## Exercises to complete
- 1) According to the text on IRCA's treatments, from what age does a glomus jugulare tumour usually appear?
- 2) Decide whether each statement agrees with the text on IRCA's treatments. Answer yes or no for each, and quote the deciding words of the text.
(a) Glomus jugulare is described as a rare benign tumour.
(b) Arteriovenous malformation is an inherited disease.
(c) Neurovascular diseases affect the blood vessels in the brain through a blockage or a rupture.
- 3) Retype the stretch of the text on IRCA's treatments from "There is no" through "composition: multiple cavernomatosis.".

The main treatments offered at IRCA focus on malignant and benign brain tumours, neurovascular diseases and also functional diseases.

As already mentioned, the ZAP-X is the most advanced stereotactic brain radiosurgery system in the sector, with cutting-edge technological innovation. And as we have already mentioned, it can be used to treat different pathologies, providing highly relevant data to support medical results and efficiency.

Thanks to the ZAP-X, IRCA can offer treatments that are specially personalised for each patient, thinking not only of their recovery but also of their wellbeing throughout the process.


Neurovascular diseases

Neurovascular diseases affect the blood vessels in the brain through a blockage (infarction) or a rupture (haemorrhage). Effective treatment such as that offered by ZAP-X can prevent any sequelae.

Arteriovenous malformation (AVM)

This is a disease that alters the vital process of the blood. Usually located in the brain and spinal cord (although not very frequent), this pathology changes the dynamics of the blood vessels. Arteries carry oxygenated blood from the heart to the brain, and veins carry oxygen-depleted blood back to the lungs and heart. A person with an arteriovenous malformation suffers from a disturbance in the function of the arteries.

It usually manifests itself as bleeding due to pressure and tissue damage, which eventually ruptures and bleeds. However, there are also other common symptoms: seizures, headache (may be focal) or muscle weakness.

There is no clear cause as to why the disease occurs. What has been proven is that it is not an inherited disease, although it is formed during foetal development.


This is a vascular malformation in which there is a collection of cells that squeeze the blood vessels, called endothelium. Its size varies from 2 millimetres to several centimetres. This vascular malformation, also known as cavernous angioma, can develop into a more complex composition: multiple cavernomatosis.

It can develop without obvious signs. However, there are common symptoms ranging from seizures and fatigue to difficulty speaking and understanding others. It can also manifest with nausea, loss of vision or difficulties with balance.

In this case, unlike arteriovenous malformation, cavernoma is due to hereditary causes. However, they can also develop naturally on their own, or even as a side effect after focal brain radiotherapy treatment.

Glomus jugulare tumour

Although treated as a neurovascular disease, glomus jugulare is a rare benign tumour located in the part of the temporal bone (between the middle and inner ear). In fact, it is also known as a glomus tympani jugulare tumour. However, the damage can affect both the ear and the upper part of the neck, as well as the base of the skull, and even the surrounding nerves and blood vessels.

In this case, the cause of the glomus jugulare tumour is also unknown. And although cases confirm that it usually appears from the age of 60 onwards, it can occur at any age. It is therefore not related to tissue ageing either.

The glomus jugulare tumour is usually small, so it can always be treated with a simple intervention. If it is not treated in time, it can be complicated by hearing loss or ear noise, and in the most extreme case, even facial paralysis.

## Data under study
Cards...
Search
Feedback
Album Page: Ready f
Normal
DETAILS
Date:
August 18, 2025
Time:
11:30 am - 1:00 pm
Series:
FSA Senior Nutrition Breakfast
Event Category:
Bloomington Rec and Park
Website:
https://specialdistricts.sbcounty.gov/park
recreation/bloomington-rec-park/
* * *
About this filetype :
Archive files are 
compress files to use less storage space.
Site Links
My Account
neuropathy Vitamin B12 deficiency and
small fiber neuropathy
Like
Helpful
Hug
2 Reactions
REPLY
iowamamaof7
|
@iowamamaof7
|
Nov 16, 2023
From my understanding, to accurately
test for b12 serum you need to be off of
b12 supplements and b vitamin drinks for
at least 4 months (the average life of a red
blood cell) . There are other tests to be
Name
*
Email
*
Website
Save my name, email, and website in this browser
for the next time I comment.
...
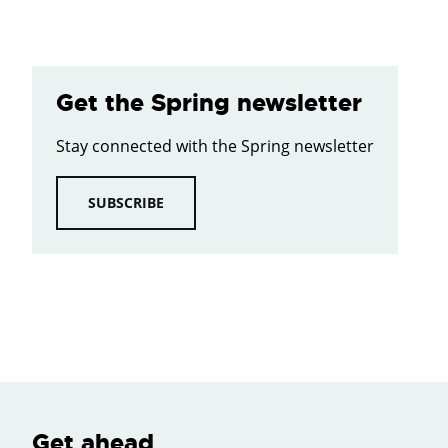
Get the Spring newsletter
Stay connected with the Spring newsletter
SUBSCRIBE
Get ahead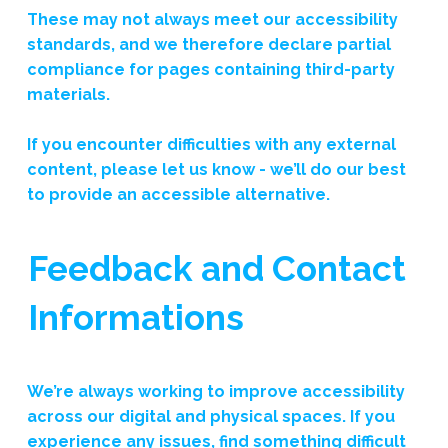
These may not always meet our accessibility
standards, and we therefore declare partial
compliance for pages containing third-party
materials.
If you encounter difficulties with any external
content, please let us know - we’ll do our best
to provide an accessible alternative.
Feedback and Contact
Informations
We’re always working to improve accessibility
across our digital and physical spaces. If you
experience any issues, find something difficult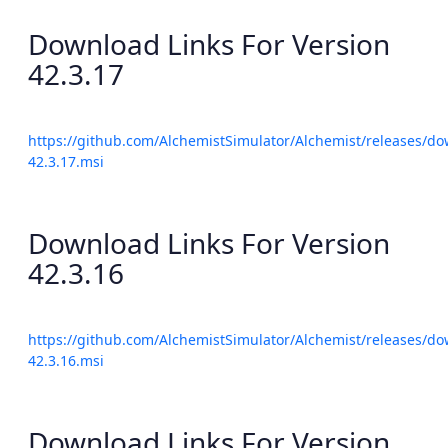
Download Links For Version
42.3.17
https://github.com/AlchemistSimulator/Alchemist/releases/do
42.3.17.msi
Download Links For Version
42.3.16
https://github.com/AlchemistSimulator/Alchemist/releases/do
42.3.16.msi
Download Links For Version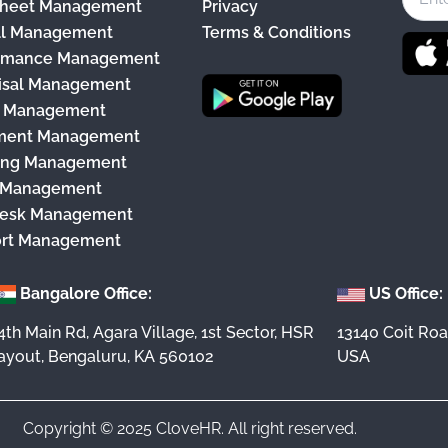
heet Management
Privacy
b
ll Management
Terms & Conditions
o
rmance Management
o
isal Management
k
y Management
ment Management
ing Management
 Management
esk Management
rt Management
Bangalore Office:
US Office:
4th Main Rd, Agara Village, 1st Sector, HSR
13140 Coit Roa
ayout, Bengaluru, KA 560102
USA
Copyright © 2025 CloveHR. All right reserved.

## Expected results
- 1) From the age of 60 onwards, although it can occur at any age.

- 2)
(a) Yes: "glomus jugulare is a rare benign tumour located in the part of the temporal bone"
(b) No: "it is not an inherited disease, although it is formed during foetal development"
(c) Yes: "Neurovascular diseases affect the blood vessels in the brain through a blockage (infarction) or a rupture (haemorrhage)"

- 3)
There is no clear cause as to why the disease occurs. What has been proven is that it is not an inherited disease, although it is formed during foetal development.


This is a vascular malformation in which there is a collection of cells that squeeze the blood vessels, called endothelium. Its size varies from 2 millimetres to several centimetres. This vascular malformation, also known as cavernous angioma, can develop into a more complex composition: multiple cavernomatosis.